## [What is expected]
Continue the TV review of The Time Traveler's Wife and Floodlights from where it stops.

## [Text section]
============

That’s what he thinks. Frankly more concerning is when Henry visits child-aged Clare and he’s naked, lurking in bushes, asking for clothes, saying it’s their “secret”. Erm, what could possibly be misconstrued about such a scene? There’s even a gag about “grooming”, as child-Clare combs her My Little Pony. As adults, Clare straddles Henry and smoulders: “Haven’t I grown?” (looks down). “And I’m not the only one.” Later she cries: “I can’t help myself – my libido formed around you.”

There’s no suggestion that Henry is attracted to children – he first meets Clare as a grown woman – but the way it’s handled is tone-deaf. Elsewhere, Henry’s early trauma is poignantly depicted, and while there’s the intrinsic problem of Clare’s passivity – how waiting for Henry moulds her – Leslie and James at least try to bring Hepburn-Tracy-style grit and fire to their exchanges. Despite this, and even with Moffat on board – he famously updated Sherlock Holmes – TTTW isn’t very good. Aside from dubious grooming jokes, it has a dated, sluggish feel, as though filmed through dirty gauze.

In the same week, one-off BBC Two drama Floodlights, written by Matt Greenhalgh, directed by Nick Rowland, told the story of the real-life child sexual abuse of Crewe, Bury and Sheffield United football player Andy Woodward by youth coach Barry Bennell, who abused many other boys in different clubs over the decades.

Woodward went public in the Guardian in 2016 (Bennell is currently serving 34 years). Early scenes in the Crewe Alexandra youth squad, where young football-mad Andy, portrayed with vivid, people-pleasing sweetness by Max Fletcher, is manipulated by Bennell (a mesmerising, malevolent Jonas Armstrong) are almost too unbearable to watch. Bennell also grooms Woodward’s parents (Morven Christie and Steve Edge), and as a self-styled “star-maker” bullies Woodward into accepting the abuse: “You want to be my favourite, don’t you?”

Gerard Kearns (Shameless) plays the older Woodward, first as a dead-eyed professional footballer, later as bottled-up stress makes him practically suicidal. Sometimes the narrative feels jerky and truncated: one gruesome omitted detail is that Bennell married Woodward’s sister. However, there’s much to admire in the stillness and darkness – symbolic floodlights flashing off – and the integrity of all the performances. This is a worthy companion piece to the 2021 docuseries Football’s Darkest Secret, and a powerful testament to Woodward’s courage.

============

## [Source data]
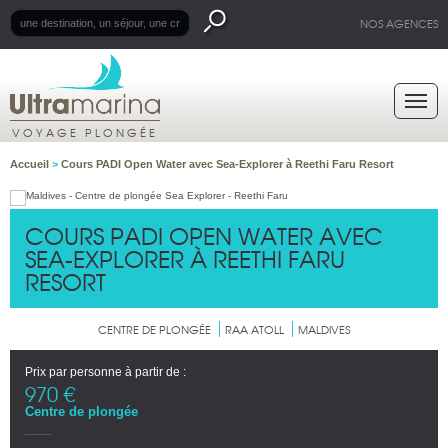
NOS AGENCES
VOYAGE PLONGÉE
Accueil
>
Cours PADI Open Water avec Sea-Explorer à Reethi Faru Resort
COURS PADI OPEN WATER AVEC
SEA-EXPLORER À REETHI FARU
RESORT
CENTRE DE PLONGÉE
RAA ATOLL
MALDIVES
Prix par personne à partir de :
970 €
Centre de plongée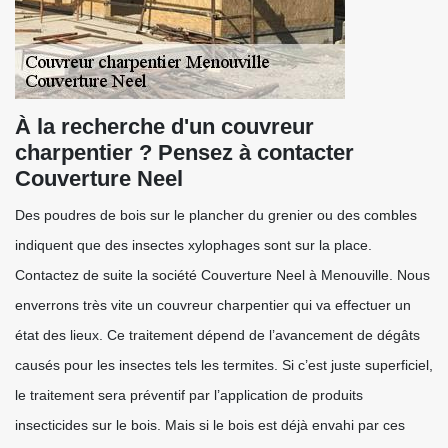
À la recherche d'un couvreur
charpentier ? Pensez à contacter
Couverture Neel
Des poudres de bois sur le plancher du grenier ou des combles
indiquent que des insectes xylophages sont sur la place.
Contactez de suite la société Couverture Neel à Menouville. Nous
enverrons très vite un couvreur charpentier qui va effectuer un
état des lieux. Ce traitement dépend de l’avancement de dégâts
causés pour les insectes tels les termites. Si c’est juste superficiel,
le traitement sera préventif par l’application de produits
insecticides sur le bois. Mais si le bois est déjà envahi par ces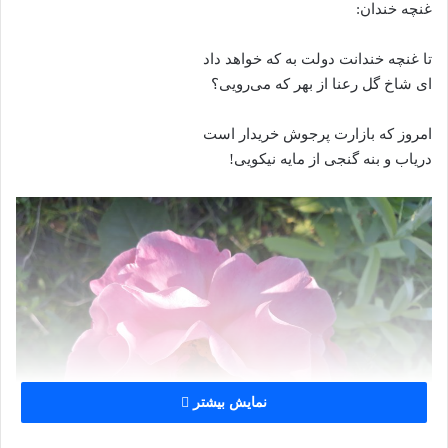
غنچه خندان:
تا غنچه خندانت دولت به که خواهد داد
ای شاخ گل رعنا از بهر که می‌رویی؟
امروز که بازارت پرجوش خریدار است
دریاب و بنه گنجی از مایه نیکویی!
نمایش بیشتر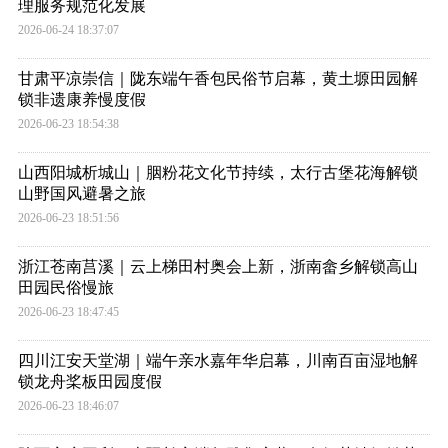
理服务规范化发展
2026-06-24 18:37:07
甘肃平凉崇信｜陇东端午香包民俗节启幕，黄土塬田园解
锁非遗康养慢度假
2026-06-23 18:54:38
山西阳城析城山｜胭粉花文化节持续，太行古堡花海解锁
山野国风避暑之旅
2026-06-23 18:51:56
浙江苍南莒溪｜云上梯田村奥会上新，浙南畲乡解锁高山
田园民俗慢旅
2026-06-23 18:47:45
四川江安天堂湖｜端午亲水嘉年华启幕，川南百亩湿地解
锁龙舟桨板田园度假
2026-06-23 18:46:07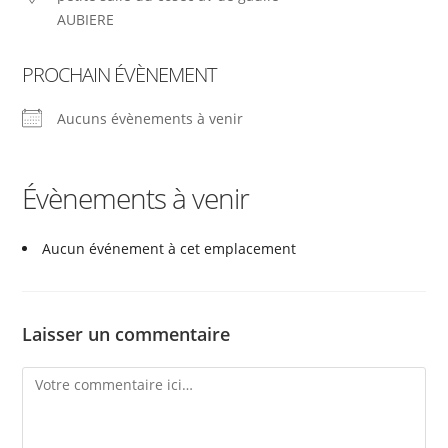
AUBIERE
PROCHAIN ÉVÈNEMENT
Aucuns évènements à venir
Évènements à venir
Aucun événement à cet emplacement
Laisser un commentaire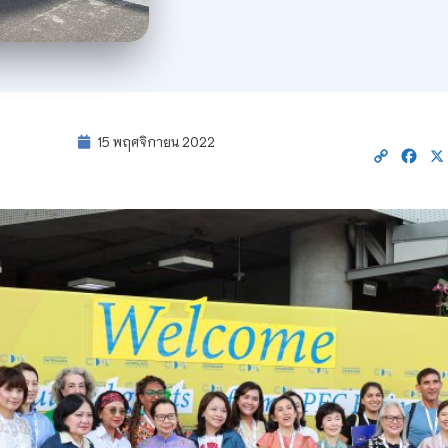
15 พฤศจิกายน 2022
Copy
Fac
Link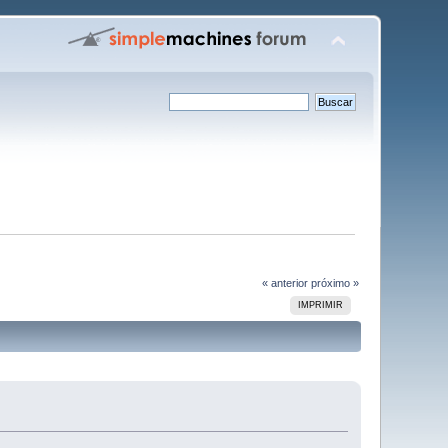
« anterior
próximo »
IMPRIMIR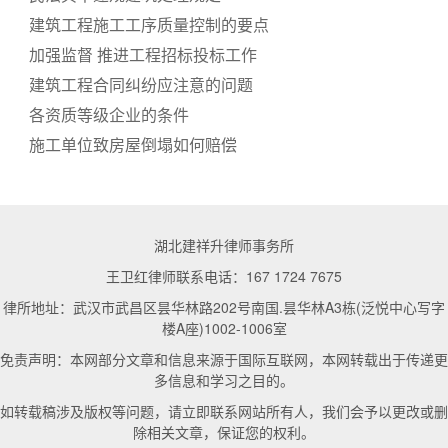
建筑工程施工工序质量控制的要点
加强监督 推进工程招标投标工作
建筑工程合同纠纷应注意的问题
各资质等级企业的条件
施工单位致房屋倒塌如何赔偿
湖北建祥升律师事务所
王卫红律师联系电话：167 1724 7675
律所地址：武汉市武昌区昙华林路202号南国.昙华林A3栋(泛悦中心写字
楼A座)1002-1006室
免责声明：本网部分文章和信息来源于国际互联网，本网转载出于传递更
多信息和学习之目的。
如转载稿涉及版权等问题，请立即联系网站所有人，我们会予以更改或删
除相关文章，保证您的权利。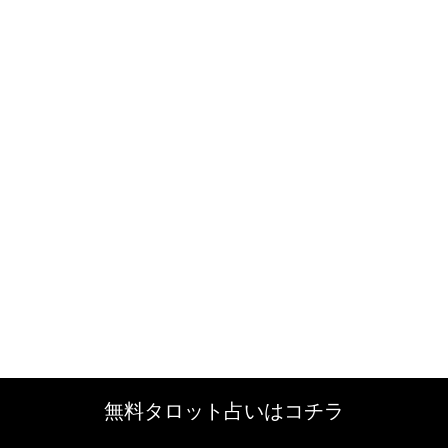
無料タロット占いはコチラ
無料タロット占いはコチラ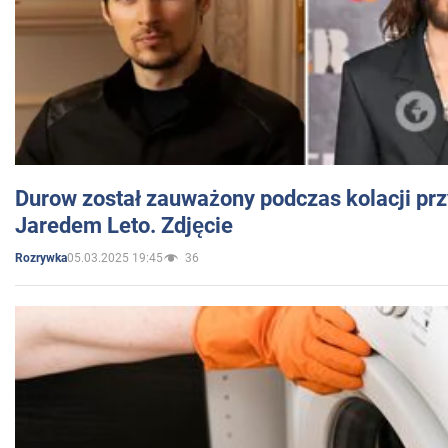
Durow został zauważony podczas kolacji prz
Jaredem Leto. Zdjęcie
05.03.2025 19:45
36
Rozrywka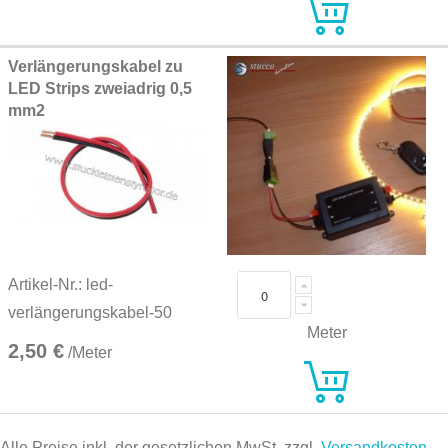
Verlängerungskabel zu
LED Strips zweiadrig 0,5
mm2
Artikel-Nr.: led-
verlängerungskabel-50
Meter
2,50 €
/Meter
Alle Preise inkl. der gesetzlichen MwSt, zzgl.
Versandkosten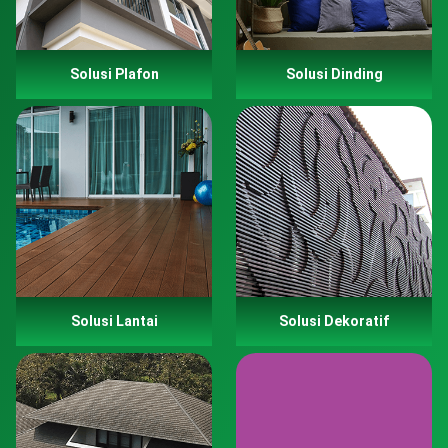
Solusi Plafon
Solusi Dinding
Solusi Lantai
Solusi Dekoratif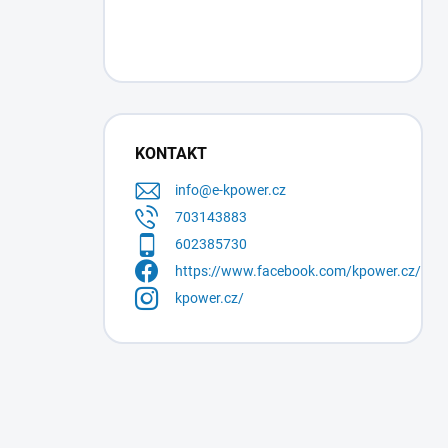
KONTAKT
info
@
e-kpower.cz
703143883
602385730
https://www.facebook.com/kpower.cz/
kpower.cz/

============

## [Response]
In the Channel 4 documentary Elon Musk: Superhero or Supervillain?, an attempt is made to delve into the psyche of the “bad boy” billionaire. Rightly identified as “polarising” and “self-promotional”, the PayPal/Tesla electric car entrepreneur and world’s richest person recently hit the headlines for putting in a $44bn bid for Twitter – though that’s currently on hold while the two sides argue about the percentage of spambots on the platform.

Musk builds rockets so that, one day, humankind can colonise Mars as a “multiplanetary species”. Nice – though maybe Musk should deal with earthly concerns first: namely, as examined here, the ongoing racial harassment suits filed by workers at his Tesla plant in California. This is an absorbing programme and a brave one: Musk is far from “super” about criticism. Ultimately, he comes across as a tragic character Aaron Sorkin and Jesse Armstrong might get together to invent, before realising he’s too far-fetched. “Let’s make him bid to buy Twitter.” “Now steady on!”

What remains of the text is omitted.